Salix is an unincorporated community and census-designated place (CDP) in Adams Township, Cambria County, Pennsylvania in Cambria County, Pennsylvania, United States. The population was 1,149 at the 2010 census. In previous censuses it was listed as Salix-Beauty Line Park.

==Geography==
Salix is located in southeastern
Cambria County at (40.298358, -78.761987), near the geographic center of Adams Township. It is 11 mi east of Johnstown.

According to the United States Census Bureau, the CDP has a total area of 2.51 km2, all of it land.

==Demographics==

As of the census of 2000, there were 1,259 people, 469 households, and 377 families residing in the CDP. The population density was 1,298.3 PD/sqmi. There were 483 housing units at an average density of 498.1 /sqmi. The racial makeup of the CDP was 98.17% White, 0.48% Native American, 0.24% Asian, 0.48% from other races, and 0.64% from two or more races. Hispanic or Latino of any race were 1.19% of the population.

Ancestries: German (32.1%), English (11.3%), United States (9.6%), Irish (8.8%), Arab (8.3%), Polish (5.6%).

There were 469 households, out of which 38.4% had children under the age of 18 living with them, 67.4% were married couples living together, 10.9% had a female householder with no husband present, and 19.6% were non-families. 17.7% of all households were made up of individuals, and 4.9% had someone living alone who was 65 years of age or older. The average household size was 2.68 and the average family size was 3.04.

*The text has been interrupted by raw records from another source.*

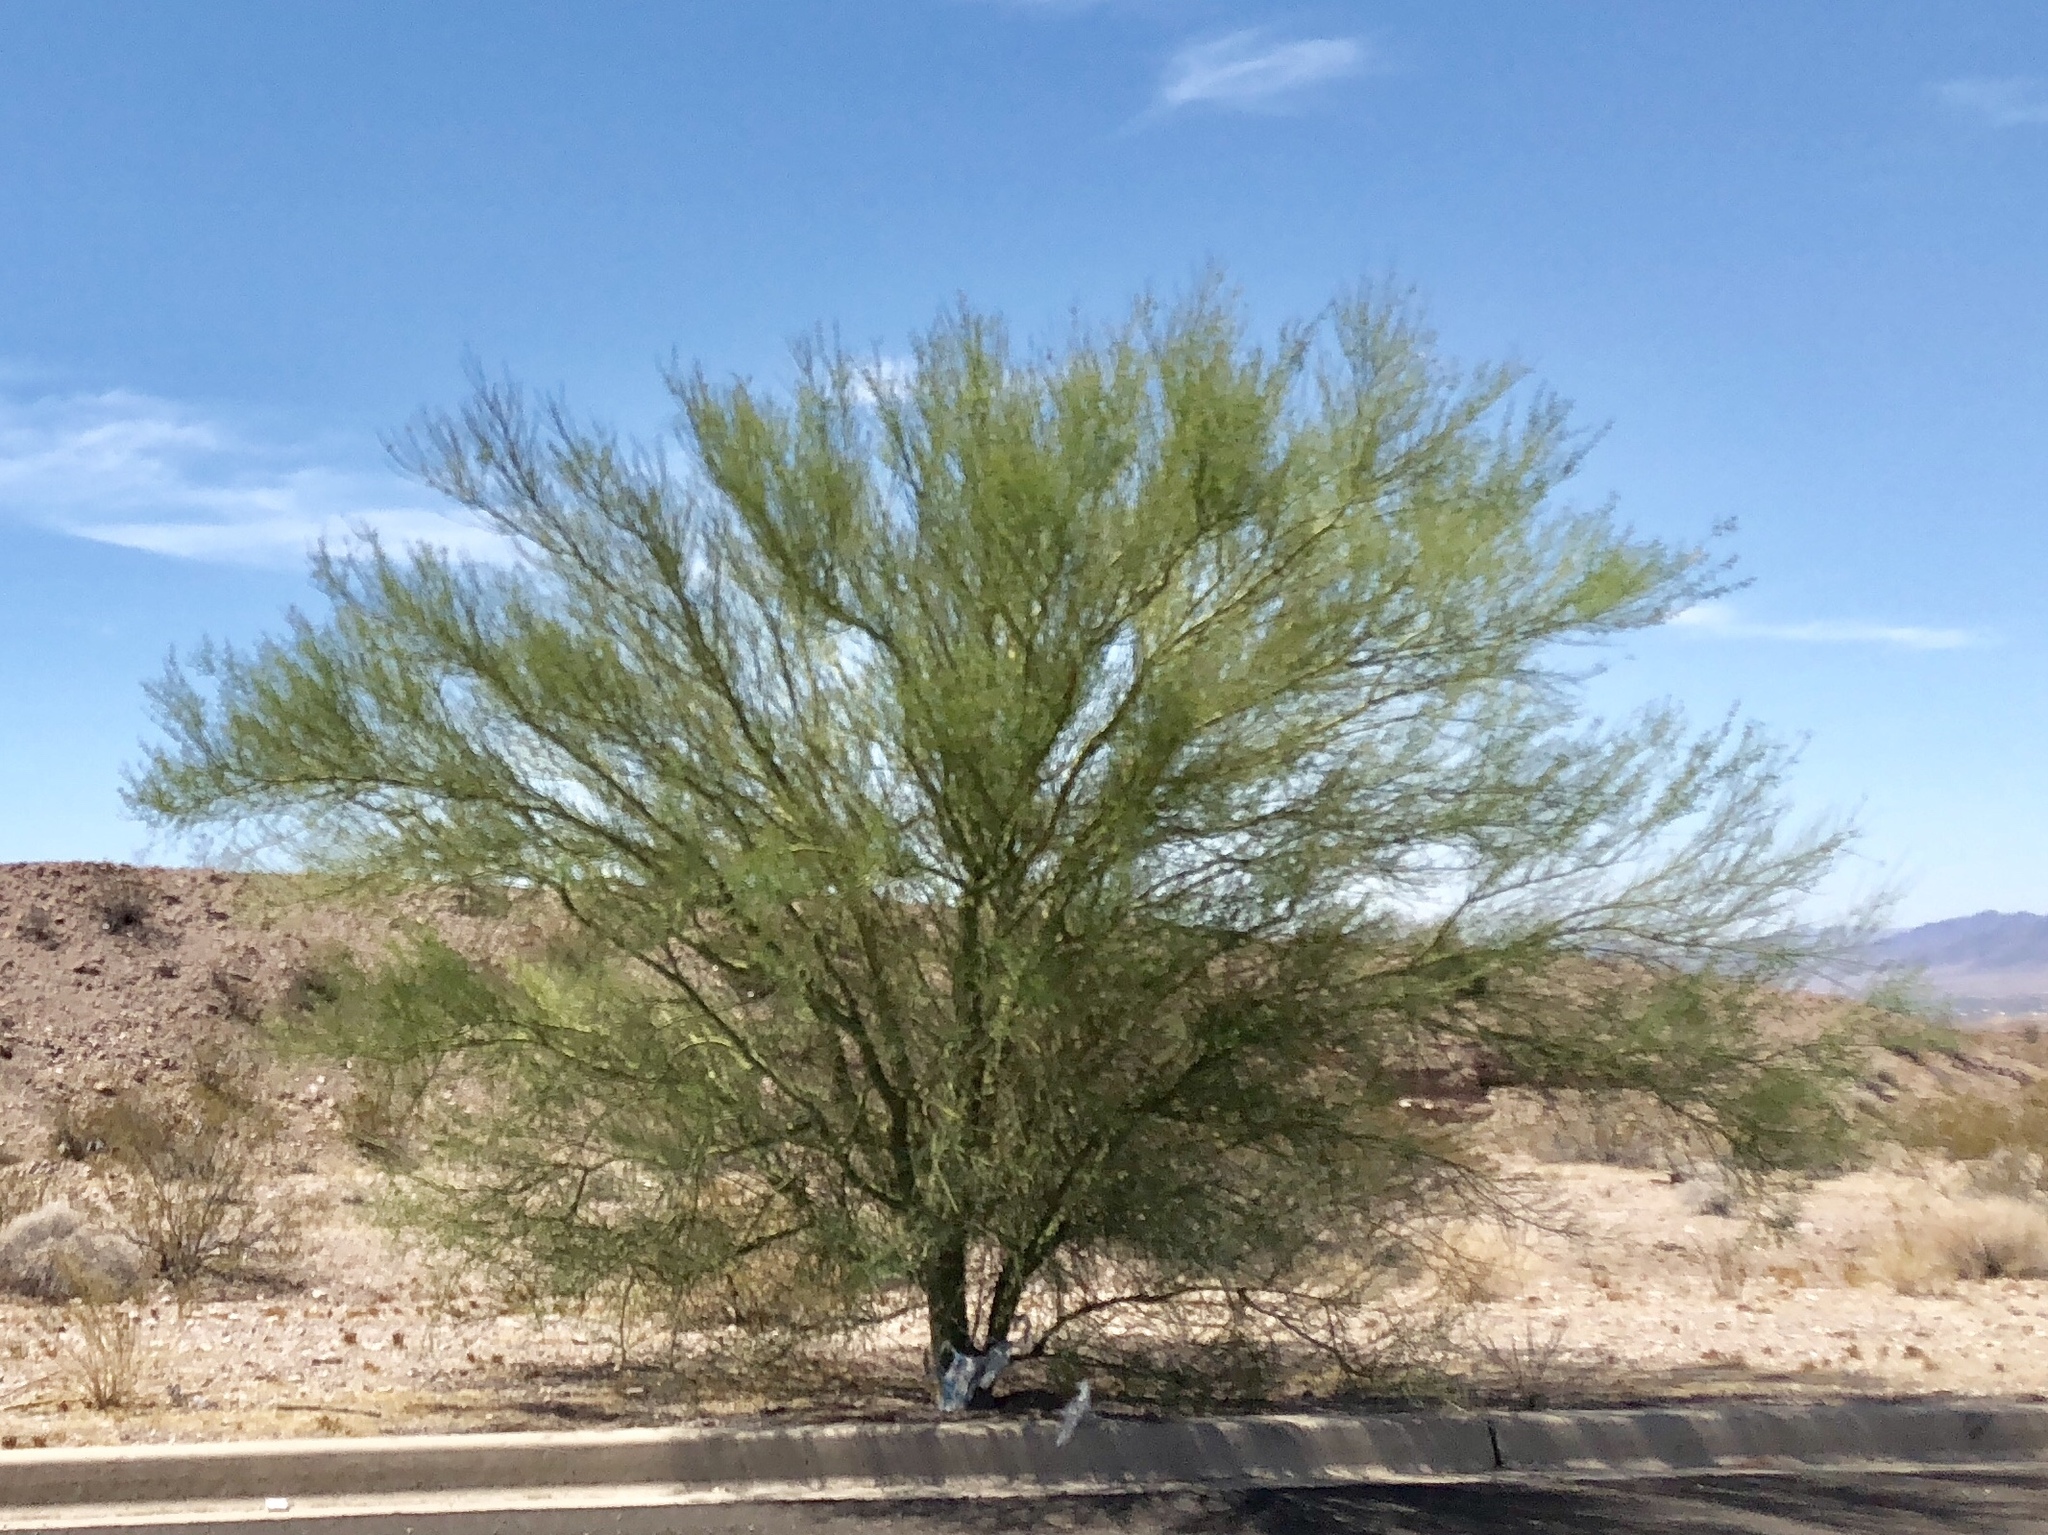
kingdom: Plantae
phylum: Tracheophyta
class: Magnoliopsida
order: Fabales
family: Fabaceae
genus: Parkinsonia
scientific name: Parkinsonia florida
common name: Blue paloverde
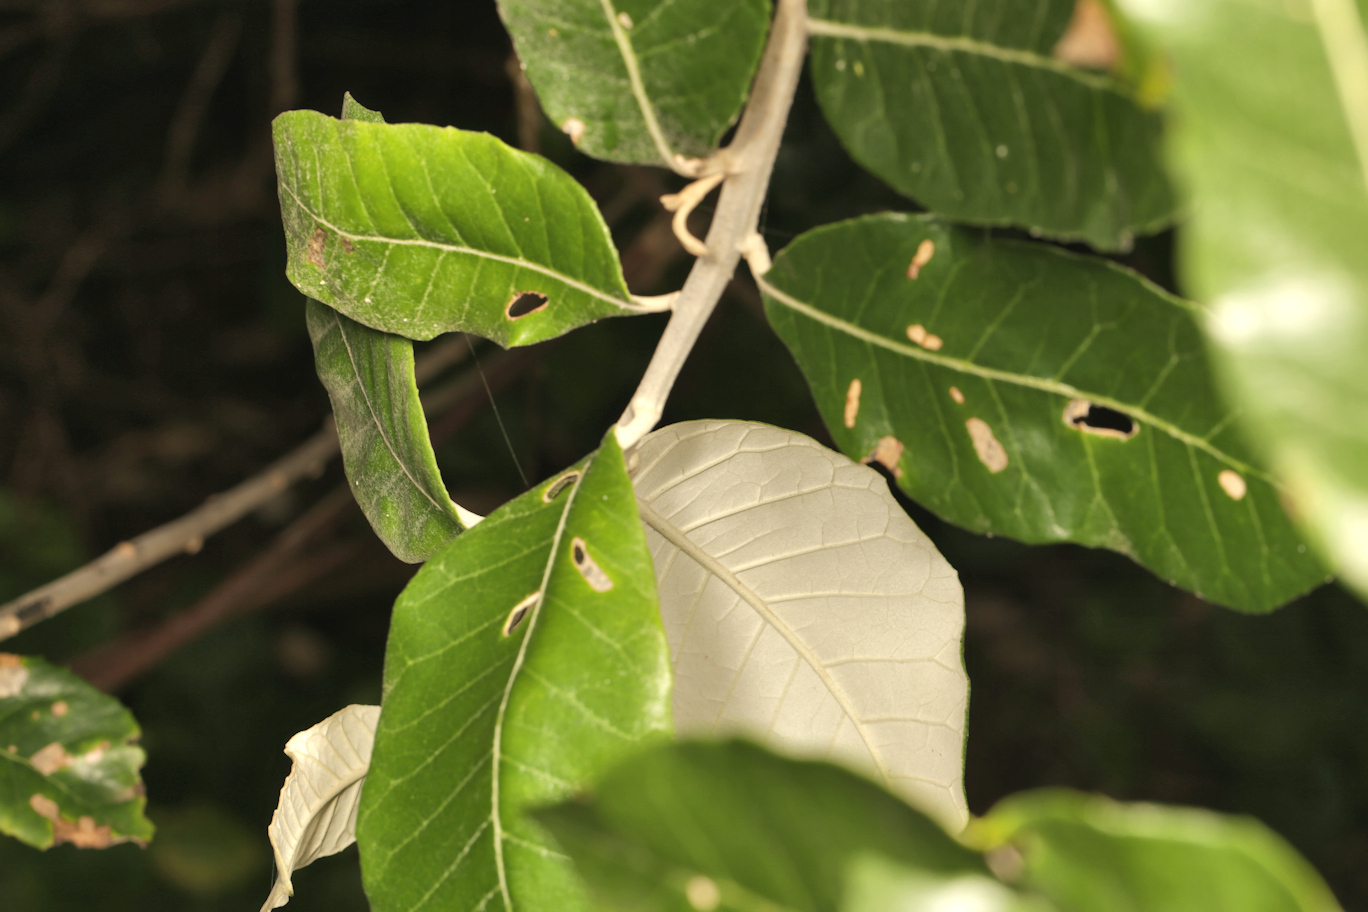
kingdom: Plantae
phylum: Tracheophyta
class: Magnoliopsida
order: Asterales
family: Asteraceae
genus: Brachylaena
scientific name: Brachylaena discolor
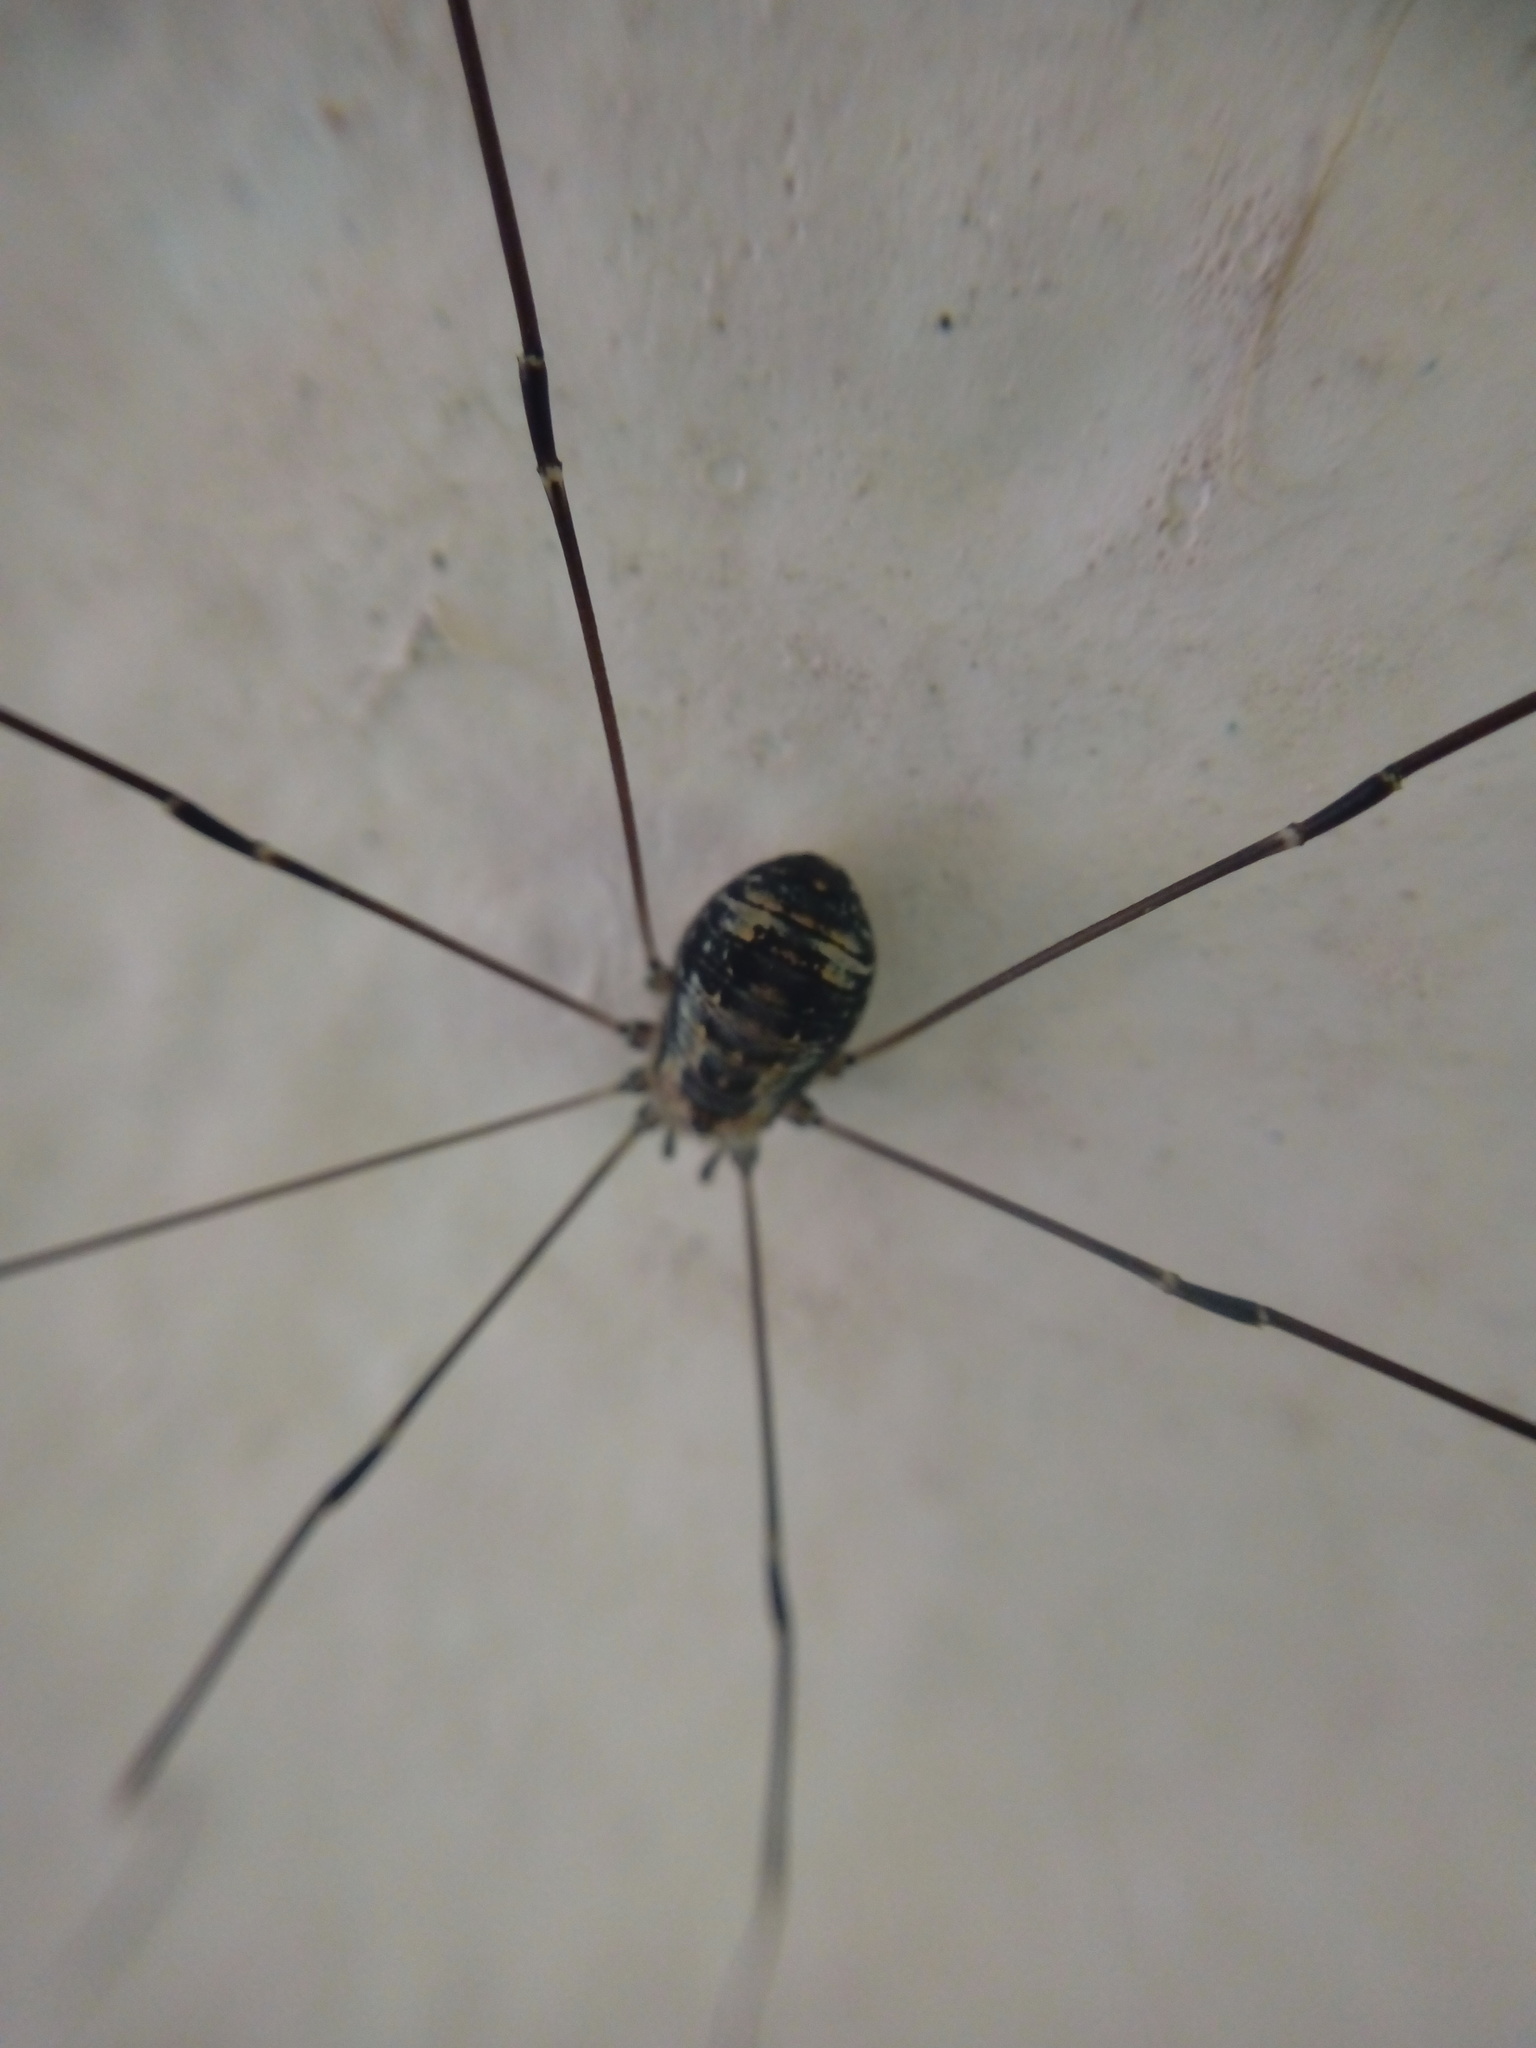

In the CDP, the population was spread out, with 26.3% under the age of 18, 8.2% from 18 to 24, 29.5% from 25 to 44, 28.0% from 45 to 64, and 8.1% who were 65 years of age or older. The median age was 36 years. For every 100 females, there were 92.8 males. For every 100 females age 18 and over, there were 89.4 males.

The median income for a household in the CDP was $44,191, and the median income for a family was $43,971. Males had a median income of $34,044 versus $22,209 for females. The per capita income for the CDP was $18,684. About 7.0% of families and 6.9% of the population were below the poverty line, including 12.6% of those under age 18 and 11.0% of those age 65 or over.

Historical population
| Census | Pop. | Note | %± |
| 2020 | 1,043 |  | — |
U.S. Decennial Census

==Education==
It is in the Forest Hills School District.